Fred Miller was first introduced to jewelry making through a friend who attended a summer camp that offered jewelry classes. He learned how to use a jewelers saw and how to solder from this friend. Beyond that basic introduction Miller acquired more skills through trial and error until he went to art school. Miller says,

"By the time I started at art school I had made many rings, bracelets and some simple metal boxes."
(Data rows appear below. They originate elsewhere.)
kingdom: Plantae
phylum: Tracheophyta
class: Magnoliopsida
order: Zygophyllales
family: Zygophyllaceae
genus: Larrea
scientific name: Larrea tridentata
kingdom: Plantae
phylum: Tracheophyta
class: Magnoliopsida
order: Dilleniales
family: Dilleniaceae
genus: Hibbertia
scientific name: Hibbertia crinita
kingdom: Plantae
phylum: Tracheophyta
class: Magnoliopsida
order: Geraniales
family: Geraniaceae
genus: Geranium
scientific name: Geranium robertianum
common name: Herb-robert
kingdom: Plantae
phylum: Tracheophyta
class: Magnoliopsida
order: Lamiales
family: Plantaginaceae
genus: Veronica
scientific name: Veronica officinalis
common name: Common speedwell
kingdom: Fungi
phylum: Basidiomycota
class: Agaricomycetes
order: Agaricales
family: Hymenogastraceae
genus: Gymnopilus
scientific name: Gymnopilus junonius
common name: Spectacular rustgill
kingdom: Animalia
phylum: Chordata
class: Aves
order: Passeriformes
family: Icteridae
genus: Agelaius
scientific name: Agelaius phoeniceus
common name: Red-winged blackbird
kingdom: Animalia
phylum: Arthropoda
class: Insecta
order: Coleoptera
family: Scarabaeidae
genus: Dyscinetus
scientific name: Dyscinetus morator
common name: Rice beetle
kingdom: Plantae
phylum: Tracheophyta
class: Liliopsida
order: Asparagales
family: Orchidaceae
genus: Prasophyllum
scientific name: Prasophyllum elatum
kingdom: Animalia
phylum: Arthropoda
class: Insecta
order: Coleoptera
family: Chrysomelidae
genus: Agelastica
Miller enrolled in the Industrial Arts department at the Cleveland Institute of Art in 1936. There he learned enameling from Kenneth Bates and spinning after school hours. Spinning pewter and silver was his first experience creating a seamless form. Fred Miller served in the Army Signal Corps for five years after he completed his education. Upon his return, Miller was employed by Potter & Mellen, a fine furniture and jewelry retail store. He remained with Potter & Mellen as President and Designer until 1977. In 1948 he joined the faculty at Cleveland Institute and taught there until 1975. Miller retired because he felt the students wanted something that was out of sync with his ideas concerning materials, workmanship and design. While at Cleveland Institute of Art, Miller reorganized the metals department to emphasize metalsmithing. He also attended the second Handy and Harmon Workshop led by Baron Erik Fleming during the summer of 1948. The metalsmithing technique he is most often associated with is stretching. He was among the first to use the stretching technique in the United States to raise free form bowls. Miller is noted for reestablishing this technique in America in the 1950's. Miller produced custom jewelry, hollowware and liturgical pieces throughout his career. The general style of his work is rooted in European and Scandinavian Design.

Miller exhibited in annual May Shows at the Cleveland Museum of Art from 1948 to 1971. By the 1950's he was included in exhibitions in major art Museums around the country. Miller's work has been the subject of films, numerous articles and is in permanent collections nationwide.